Roberto Benigni protagoniza su segundo «Pinocho» y nadie lo detiene

José Luis Losa BERLÍN / E. LA VOZ

CULTURA

Roberto Benigni, este domingo en Berlín
Roberto Benigni, este domingo en Berlín JENS SCHLUETER | Efe

El brasileño Marco Dutra y el alemán Christian Petzold se internan en febriles territorios de espiritismo carioca o escandinavo

24 feb 2020 . Actualizado a las 08:52 h.

Cuando hablamos de Roberto Benigni recordamos aquel histriónico danzarín brincando entre butacas de la ceremonia de los Óscar. Cuando la vida era bella. Como si de uno de aquellos vuelos de saltamote se hubiese idoa la lona, el derrumbe de Benigni fue un castañazo que parece perpetuarse. Todo comenzó cuando quiso poner en pie su versión de Pinocho y -en un rapto de megalomanía- pensó que él podría encargarse de interpretar a un niño-marioneta de 8 años. Y que su esposa, Nicoletta Braschi, sería el hada-nínfula idea adolescente. De semejante estropicio salió Benigni para el descabello.

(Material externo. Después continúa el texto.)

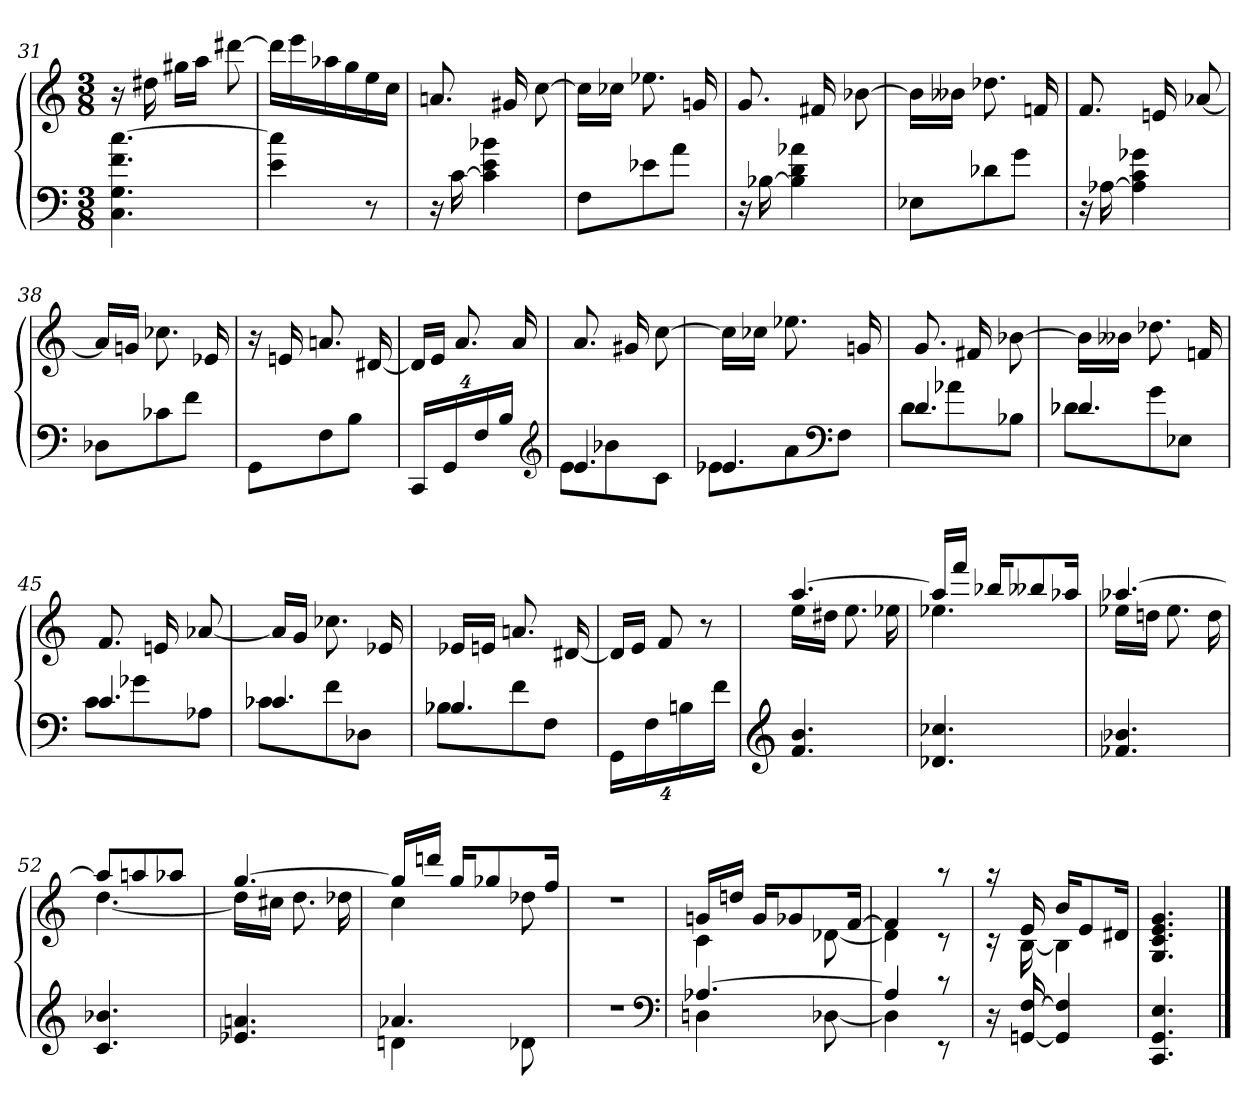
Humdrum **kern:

**kern	**kern
*part1	*part1
*staff2	*staff1
*clefF4	*clefG2
*k[]	*k[]
*C:	*C:
*M3/8	*M3/8
=31	=31
4.C 4.G 4.f [4.cc	16r
.	16dd#X
.	16gg#XLL
.	16aaJJ
.	[8ddd#X
=32	=32
4e 4cc]	16ddd#LL]
.	16eee
.	16aa-X
.	16gg
8r	16ee
.	16ccJJ
=33	=33
16r	8.an
[16c	.
4c] 4e 4b-X	.
.	16g#X
.	[8cc
=34	=34
8FL	16ccLL]
.	16cc-XJJ
8e-X	8.ee-X
8aJ	.
.	16gn
=35	=35
16r	8.g
[16B-X	.
4B-] 4d 4a-X	.
.	16f#X
.	[8b-X
=36	=36
8E-XL	16b-LL]
.	16b--XJJ
8d-X	8.dd-X
8gJ	.
.	16fn
=37	=37
16r	8.f
[16A-X	.
4A-] 4c 4g-X	.
.	16en
.	[8a-X
=38	=38
8D-XL	16a-LL]
.	16gnJJ
8c-X	8.cc-X
8fJ	.
.	16e-X
=39	=39
8GGL	16r
.	16en
8F	8.an
8BJ	.
.	[16d#X
=40	=40
32%3CCLL	16d#LL]
.	16eJJ
32%3GG	.
.	8.a
32%3F	.
32%3BJJ	.
.	16a
*clefG2	*
=41	=41
*^	*
4.e	8eL	8.a
.	8b-X	.
.	.	16g#X
.	8cJ	[8cc
=42	=42	=42
4.e-X	8e-XL	16ccLL]
.	.	16cc-XJJ
.	8a	8.ee-X
*clefF4	*	*
.	8FJ	.
.	.	16gn
=43	=43	=43
4.d	8dL	8.g
.	8a-X	.
.	.	16f#X
.	8B-XJ	[8b-X
=44	=44	=44
4.d-X	8d-XL	16b-LL]
.	.	16b--XJJ
.	8g	8.dd-X
.	8E-XJ	.
.	.	16fn
=45	=45	=45
4.c	8cL	8.f
.	8g-X	.
.	.	16en
.	8A-XJ	[8a-X
=46	=46	=46
4.c-X	8c-XL	16a-LL]
.	.	16gJJ
.	8f	8.cc-X
.	8D-XJ	.
.	.	16e-X
=47	=47	=47
4.B-X	8B-XL	16e-XLL
.	.	16enJJ
.	8f	8.an
.	8FJ	.
.	.	[16d#X
*v	*v	*
=48	=48
32%3GGLL	16d#LL]
.	16eJJ
32%3F	.
.	8f
32%3Bn	.
.	8r
32%3fJJ	.
=49	=49
*clefG2	*
*	*^
4.f 4.b	[4.aa	16eeLL
.	.	16dd#XJJ
.	.	8.ee
.	.	16ee-X
=50	=50	=50
4.d-X 4.cc-X	16aaLL]	4.ee-X
.	16fffJJ	.
.	16bb-XKL	.
.	8bb--X	.
.	16aa-XJk	.
=51	=51	=51
4.f-X 4.b-X	[4.aa-X	16ee-XLL
.	.	16ddnJJ
.	.	8.ee-
.	.	16dd
=52	=52	=52
4.c 4.b-X	8aa-L]	[4.dd
.	8aan	.
.	8aa-XJ	.
=53	=53	=53
4.e-X 4.an	[4.gg	16ddLL]
.	.	16cc#XJJ
.	.	8.dd
.	.	16dd-X
=54	=54	=54
*^	*	*
4.a-X	4dn	16ggLL]	4cc
.	.	16dddnJJ	.
.	.	16ggKL	.
.	.	8gg-X	.
.	8d-X	.	8dd-X
.	.	16ffJk	.
*v	*v	*	*
*	*v	*v
=55	=55
4.r	4.r
*clefF4	*
=56	=56
*^	*^
[4.A-X	4Dn	16gnLL	4c
.	.	16ddnJJ	.
.	.	16gKL	.
.	.	8g-X	.
.	[8D-X	.	[8d-X
.	.	[16fJk	.
=57	=57	=57	=57
4A-]	4D-]	4f]	4d-]
8rc	8rEE	8raa	8rc
*v	*v	*	*
=58	=58	=58
16r	16raa	16rc
[16GGn [16F	16e	[16B
4GG] 4F]	16bKL	4B]
.	8e	.
.	16d#XJk	.
*	*v	*v
=59	=59
4.CC 4.GG 4.E	4.G 4.c 4.e 4.g
==	==
*-	*-
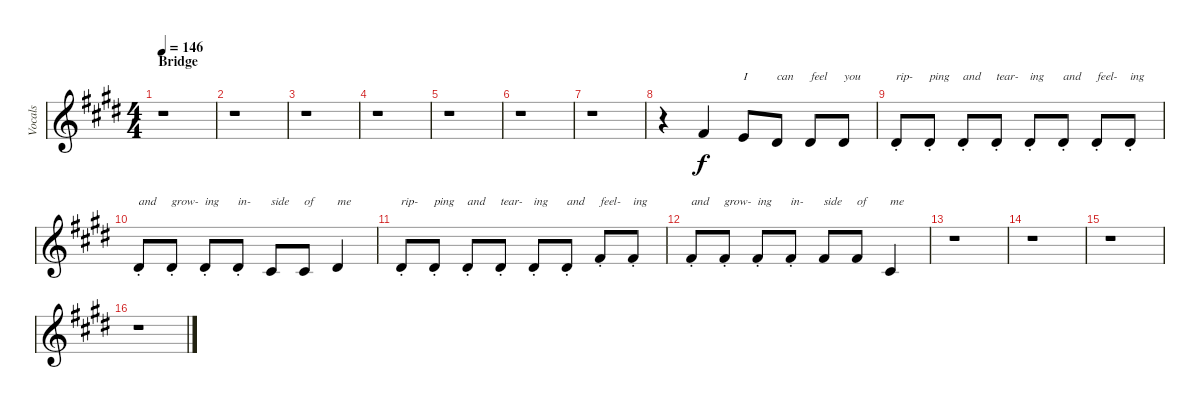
\track ("Vocals" "Vocals") {instrument lead6voice}
\staff {score}
\tuning (Eb4 Bb3 Gb3 Db3 Ab2 Db2) {hide}
\ts (4 4)
\section ("" "Bridge")
\tempo 146
\clef g2
\ks e
r.1{dy f} |
r.1 |
r.1 |
r.1 |
r.1 |
r.1 |
r.1 |
r.4 8.2.4 6.2.8{txt "I"} 5.2.8{txt "can"} 5.2.8{txt "feel"} 5.2.8{txt "you"} |
5.2{st}.8{txt "rip-"} 5.2{st}.8{txt "ping"} 5.2{st}.8{txt "and"} 5.2{st}.8{txt "tear-"} 5.2{st}.8{txt "ing"} 5.2{st}.8{txt "and"} 5.2{st}.8{txt "feel-"} 5.2{st}.8{txt "ing"} |
5.2{st}.8{txt "and"} 5.2{st}.8{txt "grow-"} 5.2{st}.8{txt "ing"} 5.2{st}.8{txt "in-"} 3.2.8{txt "side"} 3.2.8{txt "of"} 5.2.4{txt "me"} |
5.2{st}.8{txt "rip-"} 5.2{st}.8{txt "ping"} 5.2{st}.8{txt "and"} 5.2{st}.8{txt "tear-"} 5.2{st}.8{txt "ing"} 5.2{st}.8{txt "and"} 8.2{st}.8{txt "feel-"} 8.2{st}.8{txt "ing"} |
8.2{st}.8{txt "and"} 8.2{st}.8{txt "grow-"} 8.2{st}.8{txt "ing"} 8.2{st}.8{txt "in-"} 8.2.8{txt "side"} 8.2.8{txt "of"} 7.3.4{txt "me"} |
r.1 |
r.1 |
r.1 |
r.1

El hecho es que ver ahora all tipo embarcándose en otro Pinocho -esta vez sólo como actor, en el rol de Gueppeto- suena a un baile de Benigni por sobre su propio cadáver artístico ilustre. O tal vez no le ofrecen ya otra cosa y en el futuro será Pepito Grillo. Y luego la ballena. Este Pinocho lo firma Matteo Garrone, autor extraño porque tiene una vertiente de feroz, crudelísimo hiperrealismo -la de Gomorra o Dogman- y luego una devoción por el universo de los cuentos. Claro que lo que hizo en Il racconto dei racconti era casi Sodoma al lado de su versión del relato de Collodi. Es impecable en sus efectos visuales, son notables. Por lo demás es innecesaria, se alarga hasta las dos horas que removerá en sus asientos al público infantil. Me quedo sin duda con la versión que hizo para televisión Comencini, con cuatro duros, bigotes postizos para todo el animalario y ballenas de pileta vecinal. Pero un inmenso Nino Manfredi de hacedor del héroe de nariz creciente.

El director Christian Petzold, con la actriz Paula Beer
El director Christian Petzold, con la actriz Paula Beer CLEMENS BILAN | Efe

La sirena averiada de Petzold en «Undine»

En la competición por el Oso de Oro comparecían dos de los autores que más me motivan en el panorama internacional de los últimos años. Un día con películas del alemán Christian Petzoldl y el brasileño Marco Dutra es para mí un domingo de carnaval. Luego resulta que hasta los semidioses de la creación tienen malas tardes. Lo digo esencialmente por Petzold, que en Undine sigue fortificado en ese universo de las pasiones entreveradas por el vértigo, la necrofilia, el espectro idolatrado hasta la autodestrucción o el precipicio. Con esos materiales firmó Phoenix, una obra maestra absoluta de lo que va de siglo. Su filme anterior, Transit, aunque desigual poseía igualmente magnetismo febril. En Undine, el punto de partida es fastuoso: una mujer -Paula Beer, que parece que viene como reemplazo casi imposible de su actriz fetiche, Nina Hoss- con aura de fatalidad enloquecida y esa pecera que se rompe y se abre como las aguas del Mar Rojo para unir en la sangre y el deseo a Paula Beer con un buceador que acaba regalándole un graffiti submarino. Pero las compuertas de fascinación de ese arranque perturbador se van disolviendo tristemente en un magma de lugares comunes, de referencias a Undina, la sirena escandinava con trazo de malditismo que suenan obvias, redundantes como el tema de Bach que -a base de ser usado una y otra vez- te inmuniza ante esa capacidad o eco para el hechizo que Petzold parece haber extraviado.

Marco Dutra, en el centro, con el equipo de la película
Marco Dutra, en el centro, con el equipo de la película ANNEGRET HILSE | Reuters

Marco Dutra posee un perfil singularísimo para tratar el fantastique. Suyas son la muy interesante Trabalhar cansa y la cenital As boas maneiras, donde reinventa la licantropía y la orla de oro. Todos os mortos -que codirige con Caetano Gotardo- se ambienta en un Brasil del novecentismo, un 1899 donde la esclavitud fue ya abolida. Y establece un encaje de dos clases sociales, un Arriba y abajo donde las mujeres blancas de tez pálida, cadavérica o tocado de monja vampirizan la riqueza macumba o santera de los africanos. Y ese sacrificio ritual y macabro se cierra sin estridencias, con la elegancia de estilo que hace de Dutra uno de los grandes.